Ratings agency analyst says re-test of January low certain, but 'mid-price' future looms
A "re-test" of the $45-a-barrel low for the benchmark Brent crude oil price is "inevitable" in the near future as supply prices continue to squeeze the market, an analyst arm of Fitch Ratings has said.
The comments from BMI Research, quoted by Reuters, came in the wake of major falls on Monday that saw the price dip below $50 for the first time in six months. A price of $45 would be symbolically significant in the UK as it is the level at which petrol prices below £1 a litre become a distinct possibility.
The Financial Times notes the first trading session in August brought a fall of 5.2 per cent to $49.52 as data showed global production continuing to rise, adding to oversupply concerns, with worries persisting over a manufacturing slowdown in China. Commodities markets have recovered some "poise" in Tuesday trading, the FT says in a separate report, and Brent has moved back marginally above $50.
BMI said prices would remain depressed in the coming months amid pressure from a strong dollar, weakening Chinese economy and the prospect of Iranian oil further flooding the market. "A re-test of Brent crude's 2015 low around $45 per barrel looks inevitable given current ample market supply and intensifying bearish market sentiment toward prices," the firm said in a note to clients.
But analysts say it is unlikely there will be a return to the significantly below $50 norms pre-2005, or the high $100-plus levels the market had become accustomed to in recent years. Instead a "mid-price era" is now looming: BMI itself said it expected prices to move back towards $60 in 2016, in line with consensus forecasts of a return to $60-$70.
In the short-term, however, the trend is down. Sabine Schels, a commodities strategist with Bank of America Merrill Lynch in London, told the Wall Street Journal "we are probably a few dollars away" from a bottom, while David Hufton, of oil brokerage PVM, told the paper "the prospects of a second half-year price rebound have evaporated".
Oil price: Majors braced as $50 barrel looms
A recent renewed decline in the price of oil is gathering pace, with international benchmark Brent crude hurtling towards the $50-a-barrel threshold it last breached in January at the nadir of its year-long slump.
In London the price per barrel was hovering a little above $51 on Monday morning, after it shed close to 2.3 per cent following a similar fall in New York.
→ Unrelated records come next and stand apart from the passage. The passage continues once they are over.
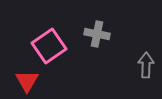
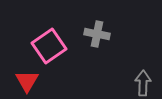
gray arrow: moved 3 px left, 18 px down
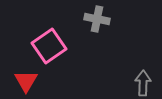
gray cross: moved 15 px up
red triangle: moved 1 px left
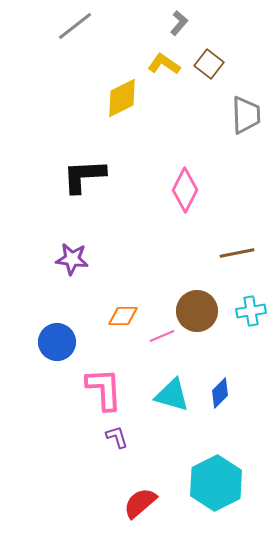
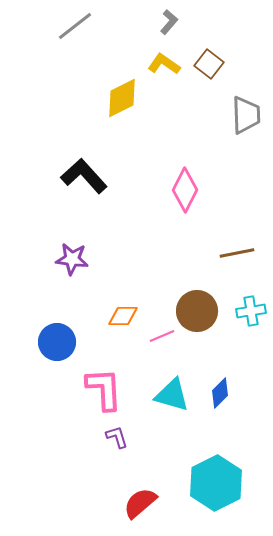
gray L-shape: moved 10 px left, 1 px up
black L-shape: rotated 51 degrees clockwise
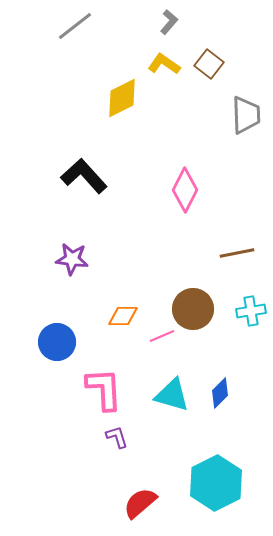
brown circle: moved 4 px left, 2 px up
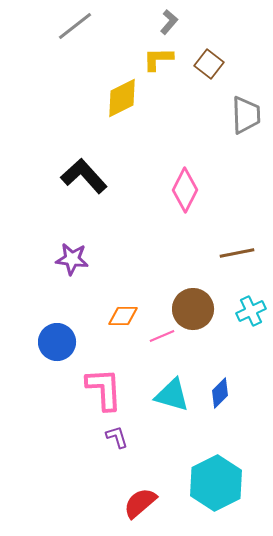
yellow L-shape: moved 6 px left, 5 px up; rotated 36 degrees counterclockwise
cyan cross: rotated 16 degrees counterclockwise
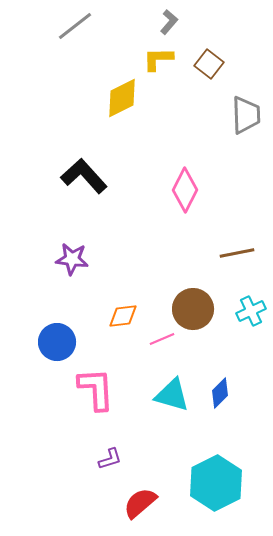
orange diamond: rotated 8 degrees counterclockwise
pink line: moved 3 px down
pink L-shape: moved 8 px left
purple L-shape: moved 7 px left, 22 px down; rotated 90 degrees clockwise
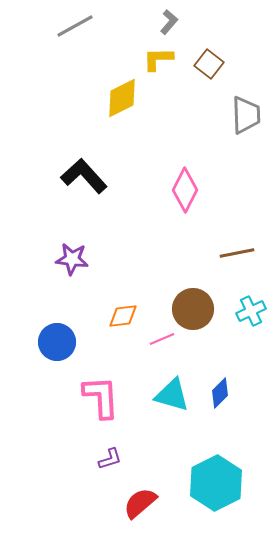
gray line: rotated 9 degrees clockwise
pink L-shape: moved 5 px right, 8 px down
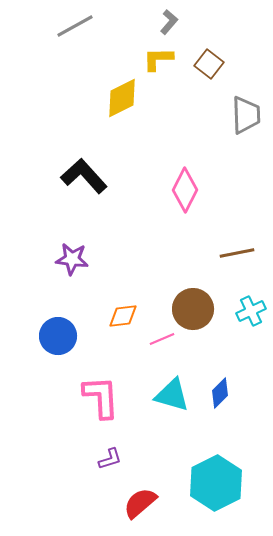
blue circle: moved 1 px right, 6 px up
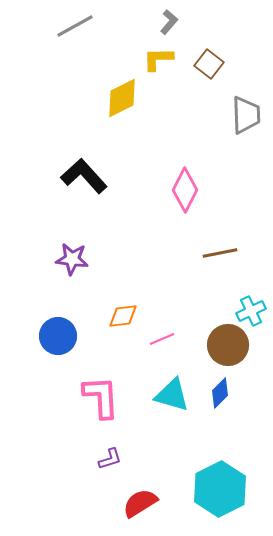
brown line: moved 17 px left
brown circle: moved 35 px right, 36 px down
cyan hexagon: moved 4 px right, 6 px down
red semicircle: rotated 9 degrees clockwise
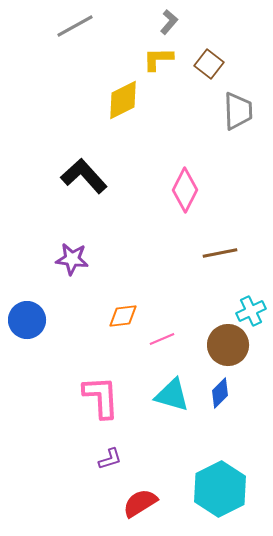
yellow diamond: moved 1 px right, 2 px down
gray trapezoid: moved 8 px left, 4 px up
blue circle: moved 31 px left, 16 px up
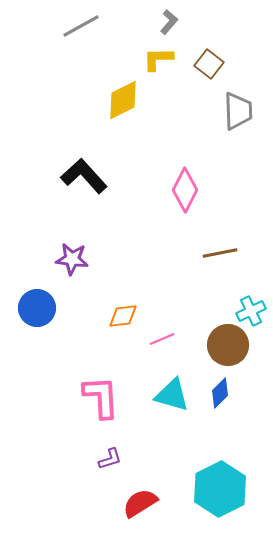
gray line: moved 6 px right
blue circle: moved 10 px right, 12 px up
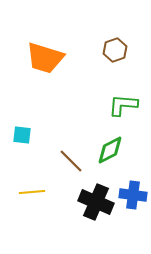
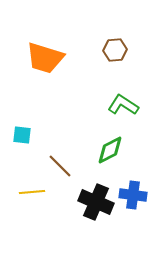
brown hexagon: rotated 15 degrees clockwise
green L-shape: rotated 28 degrees clockwise
brown line: moved 11 px left, 5 px down
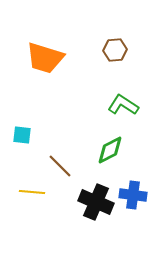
yellow line: rotated 10 degrees clockwise
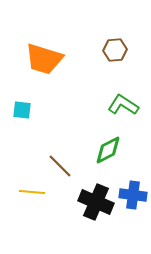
orange trapezoid: moved 1 px left, 1 px down
cyan square: moved 25 px up
green diamond: moved 2 px left
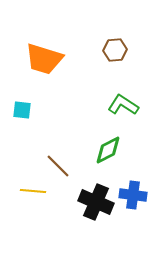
brown line: moved 2 px left
yellow line: moved 1 px right, 1 px up
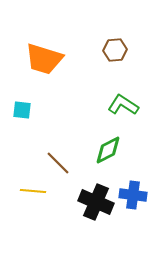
brown line: moved 3 px up
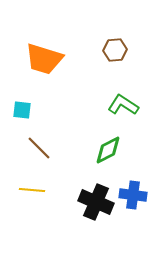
brown line: moved 19 px left, 15 px up
yellow line: moved 1 px left, 1 px up
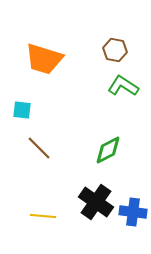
brown hexagon: rotated 15 degrees clockwise
green L-shape: moved 19 px up
yellow line: moved 11 px right, 26 px down
blue cross: moved 17 px down
black cross: rotated 12 degrees clockwise
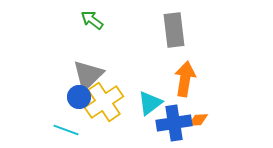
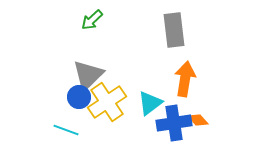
green arrow: rotated 80 degrees counterclockwise
yellow cross: moved 3 px right
orange diamond: rotated 50 degrees clockwise
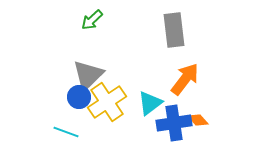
orange arrow: rotated 28 degrees clockwise
cyan line: moved 2 px down
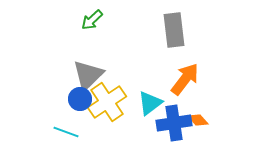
blue circle: moved 1 px right, 2 px down
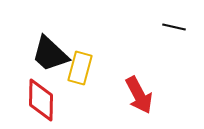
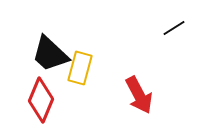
black line: moved 1 px down; rotated 45 degrees counterclockwise
red diamond: rotated 21 degrees clockwise
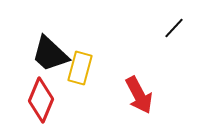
black line: rotated 15 degrees counterclockwise
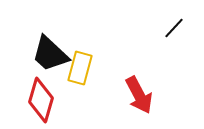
red diamond: rotated 6 degrees counterclockwise
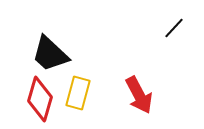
yellow rectangle: moved 2 px left, 25 px down
red diamond: moved 1 px left, 1 px up
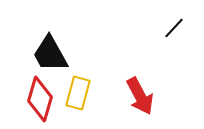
black trapezoid: rotated 18 degrees clockwise
red arrow: moved 1 px right, 1 px down
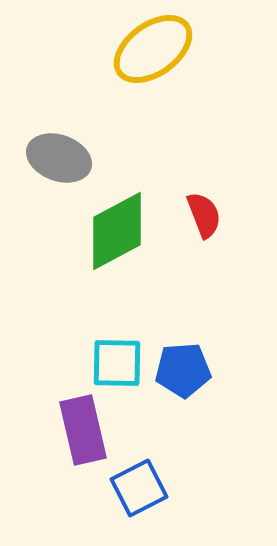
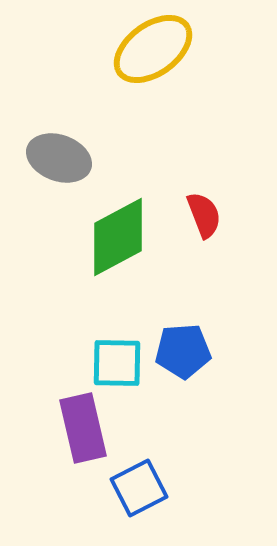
green diamond: moved 1 px right, 6 px down
blue pentagon: moved 19 px up
purple rectangle: moved 2 px up
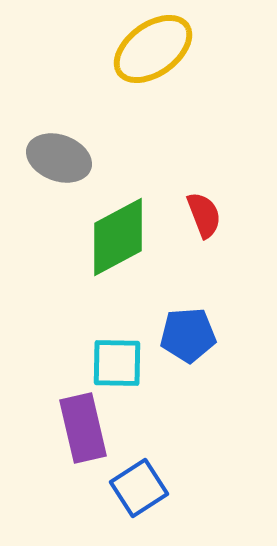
blue pentagon: moved 5 px right, 16 px up
blue square: rotated 6 degrees counterclockwise
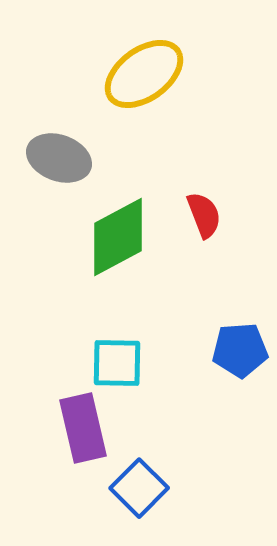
yellow ellipse: moved 9 px left, 25 px down
blue pentagon: moved 52 px right, 15 px down
blue square: rotated 12 degrees counterclockwise
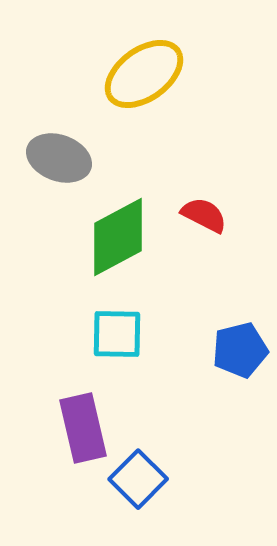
red semicircle: rotated 42 degrees counterclockwise
blue pentagon: rotated 10 degrees counterclockwise
cyan square: moved 29 px up
blue square: moved 1 px left, 9 px up
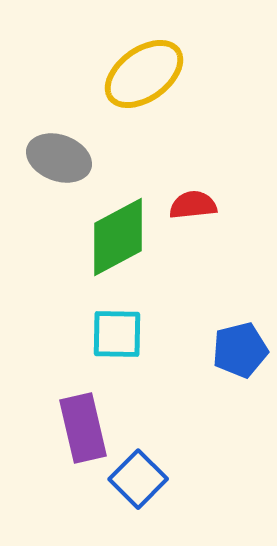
red semicircle: moved 11 px left, 10 px up; rotated 33 degrees counterclockwise
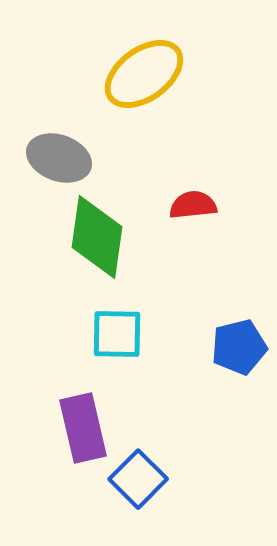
green diamond: moved 21 px left; rotated 54 degrees counterclockwise
blue pentagon: moved 1 px left, 3 px up
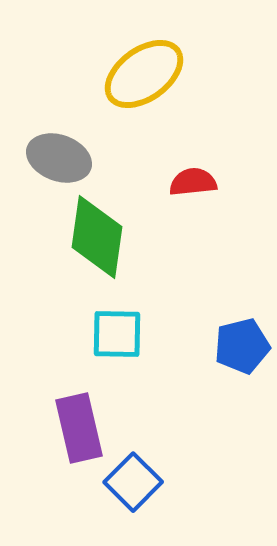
red semicircle: moved 23 px up
blue pentagon: moved 3 px right, 1 px up
purple rectangle: moved 4 px left
blue square: moved 5 px left, 3 px down
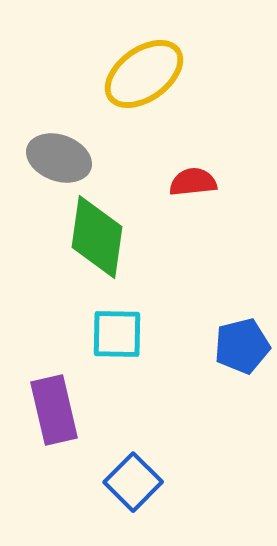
purple rectangle: moved 25 px left, 18 px up
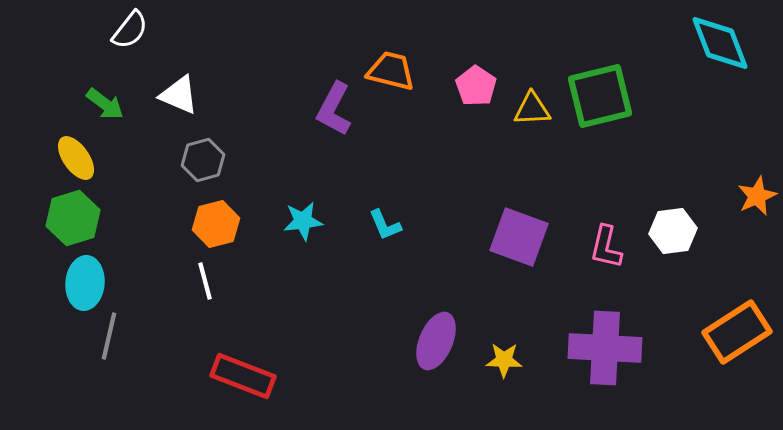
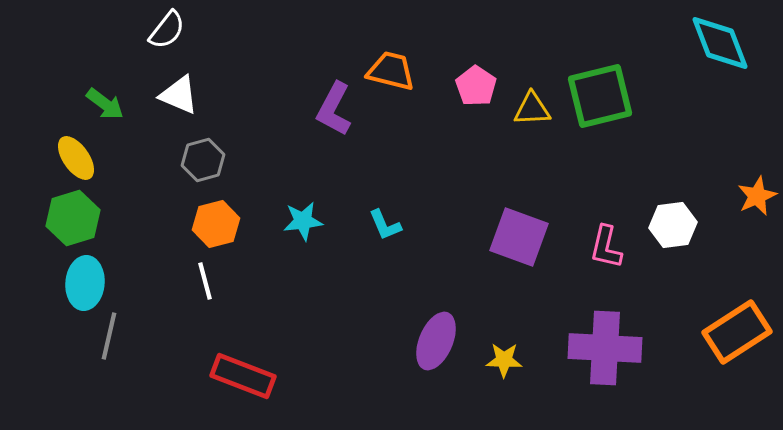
white semicircle: moved 37 px right
white hexagon: moved 6 px up
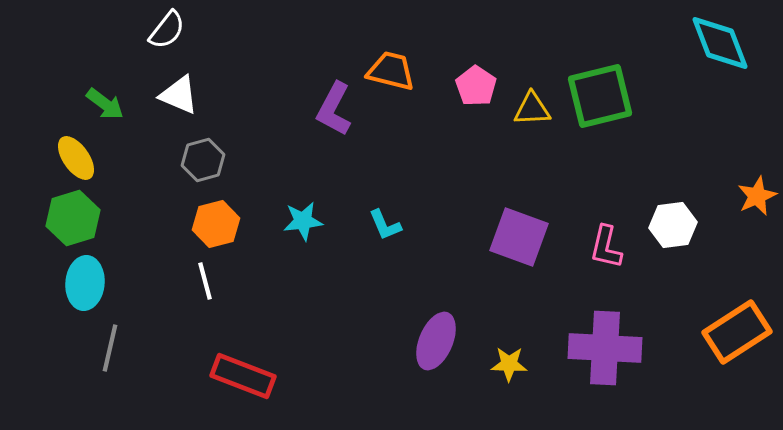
gray line: moved 1 px right, 12 px down
yellow star: moved 5 px right, 4 px down
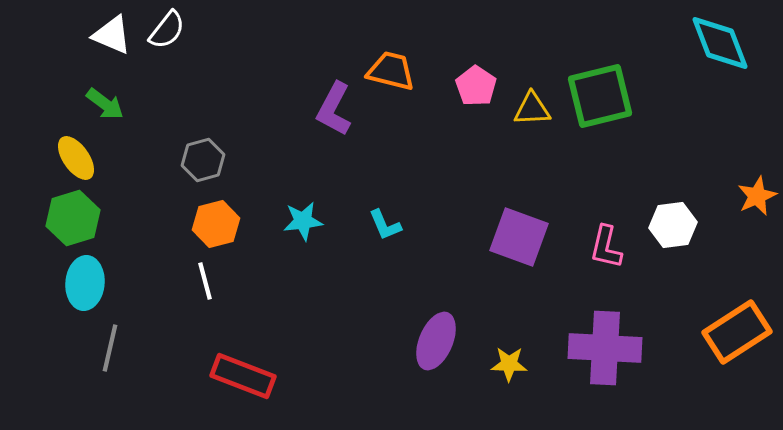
white triangle: moved 67 px left, 60 px up
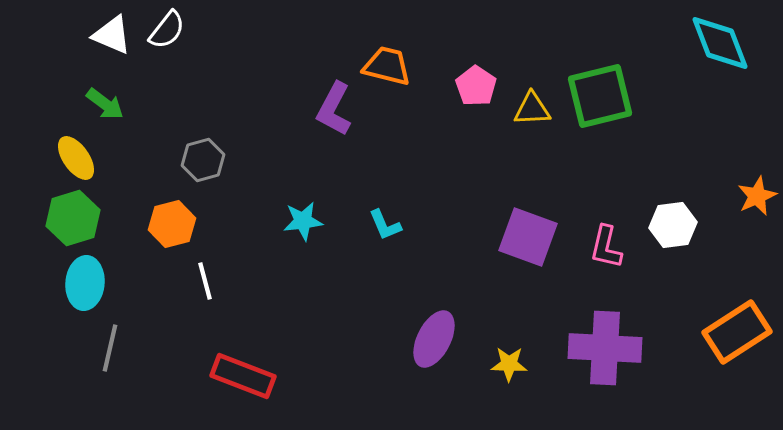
orange trapezoid: moved 4 px left, 5 px up
orange hexagon: moved 44 px left
purple square: moved 9 px right
purple ellipse: moved 2 px left, 2 px up; rotated 4 degrees clockwise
It is now more than 25 per cent below the peak of its spring recovery in May and is firmly entrenched in bear market territory, with many predicting a continued slide.
The Wall Street Journal said the latest selloff followed another round of data showing a persistent supply glut, with US producers continuing to increase output and, crucially, a significant decline in manufacturing activity in China. The country is the second-largest consumer of oil in the world and the news is damaging to the outlook for demand, which needs to remain sky high to justify excess production from Opec countries and the US shale industry amid a bitter turf war.
As the FT notes, the falls come on the back of a painful week for oil exploration majors, with the likes of BP, Shell, ExxonMobil and Chevron reporting substantial declines in profit and the withdrawal of billions of dollars' worth of projects.
The industry is bracing for prices to remain low. Michele Della Vigna, co-head of European equity research at Goldman Sachs, has told CNBC that by 2020 it sees oil remaining around $50 per barrel, well below current projections of prices recovering to around $70 and a worrying sign for big oil companies. The World Bank recently said it still expects the price to recover this year and be above $70 by 2020.
Of course, for consumers, plummeting oil is good news and it is already beginning to bring down the price of fuel at the pump. According to the RAC, depending on a number of factors, there is a chance the UK could again see a litre of petrol go below the £1 mark if oil prices slip back below $45.